Causes possibles : faute du salarié, insuffisance professionnelle, inaptitude physique (constatée par la médecine du travail), absences répétées ou prolongées désorganisant l'entreprise.
Les types de fautes et leurs conséquences :
| Type de faute | Conséquences |
|---|---|
| Faute simple | Licenciement avec indemnités et préavis |
| Faute grave | Licenciement sans indemnité de licenciement ni préavis |
| Faute lourde | Idem faute grave + responsabilité financière du salarié possible |
La procédure de licenciement pour motif personnel
Le licenciement pour motif économique
Notion — Licenciement économique : Rupture fondée sur des raisons extérieures au salarié, liées à la situation de l'entreprise.
Causes possibles : difficultés économiques (baisse significative du chiffre d'affaires), mutations technologiques (automatisation), réorganisation nécessaire pour sauvegarder la compétitivité, cessation d'activité.
Spécificités : Obligation de chercher à reclasser le salarié avant le licenciement. Priorité de réembauche si de nouveaux postes sont disponibles. Pour les entreprises de plus de 50 salariés licenciant au moins 10 salariés : mise en place d'un Plan de Sauvegarde de l'Emploi (PSE).

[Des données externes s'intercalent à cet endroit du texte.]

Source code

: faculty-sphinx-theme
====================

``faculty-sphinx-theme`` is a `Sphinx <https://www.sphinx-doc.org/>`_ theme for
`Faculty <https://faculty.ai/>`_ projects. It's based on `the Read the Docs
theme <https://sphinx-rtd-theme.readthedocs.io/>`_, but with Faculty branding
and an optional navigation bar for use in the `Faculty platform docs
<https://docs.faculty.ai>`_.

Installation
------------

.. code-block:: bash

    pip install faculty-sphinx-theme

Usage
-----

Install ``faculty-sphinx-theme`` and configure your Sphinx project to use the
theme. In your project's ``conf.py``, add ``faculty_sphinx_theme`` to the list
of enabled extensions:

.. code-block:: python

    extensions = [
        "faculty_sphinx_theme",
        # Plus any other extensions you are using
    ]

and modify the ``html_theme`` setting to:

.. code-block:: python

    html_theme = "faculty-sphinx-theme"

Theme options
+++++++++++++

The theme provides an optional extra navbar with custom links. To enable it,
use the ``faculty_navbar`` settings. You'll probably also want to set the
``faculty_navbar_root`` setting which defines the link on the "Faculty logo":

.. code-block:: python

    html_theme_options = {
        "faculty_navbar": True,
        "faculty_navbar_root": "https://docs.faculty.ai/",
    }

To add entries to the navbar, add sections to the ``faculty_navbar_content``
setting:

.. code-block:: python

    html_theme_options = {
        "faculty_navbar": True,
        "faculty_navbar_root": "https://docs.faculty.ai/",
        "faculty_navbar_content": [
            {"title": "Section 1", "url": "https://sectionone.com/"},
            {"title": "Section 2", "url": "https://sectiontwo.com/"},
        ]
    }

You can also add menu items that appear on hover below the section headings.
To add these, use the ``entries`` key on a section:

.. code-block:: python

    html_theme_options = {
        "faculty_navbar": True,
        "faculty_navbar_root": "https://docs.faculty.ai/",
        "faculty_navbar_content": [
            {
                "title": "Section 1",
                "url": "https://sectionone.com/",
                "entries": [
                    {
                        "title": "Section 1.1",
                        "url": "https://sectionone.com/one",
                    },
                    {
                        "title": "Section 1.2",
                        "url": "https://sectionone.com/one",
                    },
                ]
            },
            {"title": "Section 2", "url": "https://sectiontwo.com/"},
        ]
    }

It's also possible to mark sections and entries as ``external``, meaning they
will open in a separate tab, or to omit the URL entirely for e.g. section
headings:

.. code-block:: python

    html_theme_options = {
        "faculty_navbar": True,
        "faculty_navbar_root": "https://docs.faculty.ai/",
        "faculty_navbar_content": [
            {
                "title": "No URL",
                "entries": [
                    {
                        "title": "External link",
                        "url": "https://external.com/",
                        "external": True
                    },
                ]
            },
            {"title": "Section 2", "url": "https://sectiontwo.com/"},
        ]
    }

Procédure spécifique : Information et consultation du CSE, information de la DREETS (en cas de licenciement collectif), recherche de solutions alternatives (formation, reclassement).
Les conséquences de la rupture
| Indemnité | Condition |
|---|---|
| Indemnité légale de licenciement | Salarié avec au moins 8 mois d'ancienneté en CDI |
| Indemnité compensatrice de préavis | Si l'employeur dispense le salarié d'exécuter le préavis |
| Indemnité compensatrice de congés payés | Pour les jours de congés non pris |
Le salarié licencié a droit aux allocations chômage (après inscription à France Travail).
Risques pour l'employeur : Le salarié peut contester son licenciement devant le Conseil de prud'hommes si le motif n'est pas réel et sérieux ou si la procédure n'a pas été respectée → dommages et intérêts selon le barème Macron (en vigueur depuis 2017).
Partie 5 — La rupture du contrat à l'initiative du salarié
Le salarié dispose lui aussi du droit de rompre son contrat de travail. La principale forme est la démission, mais il existe aussi d'autres mécanismes (prise d'acte de rupture, résiliation judiciaire).
La démission
Notion — Démission : Acte par lequel un salarié manifeste clairement sa volonté de mettre fin à son contrat de travail, sans pression, de manière libre et non équivoque. Concerne essentiellement les CDI.
Conditions de validité :
1. Une volonté claire et non équivoque du salarié de démissionner
2. Absence de pression ou de contrainte (ex : harcèlement, manœuvres de l'employeur)
Si la volonté est ambiguë, le juge peut requalifier la rupture en licenciement sans cause réelle et sérieuse.
Procédure :
La démission n'exige pas de formalisme particulier (elle peut être orale ou écrite). Toutefois, un écrit (lettre de démission) est recommandé pour prouver la date de notification et éviter toute contestation.
Le salarié doit respecter un préavis dont la durée dépend de la convention collective, du contrat ou de l'usage dans la profession. L'employeur peut en dispenser le salarié, mais doit lui verser une indemnité compensatrice.
Conséquences : À l'issue du préavis, le contrat est rompu. Le salarié démissionnaire n'a en principe pas droit aux allocations chômage (sauf démission considérée comme légitime : suivre un conjoint muté, créer une entreprise...).